Action implementation which can be executed as part of entering/exiting state or transition execution. It is called with statechart instance and Event which triggered transition. In case of initial actions, run during transition to initial state, it is called with None.

var ActionName : typing.Type[str]

Action name

var Condition : typing.Type[typing.Callable[[Statechart, typing.Optional[Event]], bool]]

Condition function

Condition implementation used as transition guard. It is called with statechart instance and Event which triggered transition. Return value True is interpreted as satisfied condition.

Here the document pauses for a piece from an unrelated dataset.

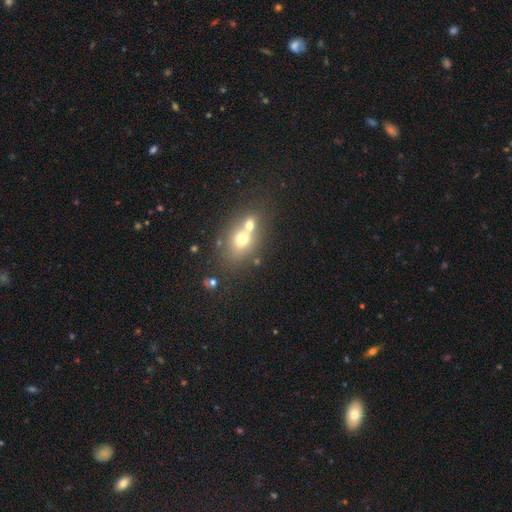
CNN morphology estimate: smooth-or-featured: smooth: 55% | featured or disk: 26% | star or artifact: 19%
  how-rounded: in between: 53% | round: 42% | cigar-shaped: 4%
  merging: merger: 53% | none: 36% | minor disturbance: 8% | major disturbance: 4%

var ConditionName : typing.Type[str]

Condition name

var EventName : typing.Type[str]

Event name

var StateName : typing.Type[str]

State name

Functions

def create_dot_graph(states: typing.Iterable[State]) ‑> str

Create DOT representation of statechart

Expand source code
def create_dot_graph(states: typing.Iterable[State]) -> str:
    """Create DOT representation of statechart"""
    state_name_ids = {}
    id_prefix = 'state'
    states_dot = '\n'.join(
        _create_dot_graph_states(states, state_name_ids, id_prefix))
    transitions_dot = '\n'.join(
        _create_dot_graph_transitions(states, state_name_ids, id_prefix))
    return _dot_graph.format(states=states_dot,
                             transitions=transitions_dot)
def parse_scxml(scxml: typing.Union[typing.TextIO, pathlib.Path]) ‑> typing.List[State]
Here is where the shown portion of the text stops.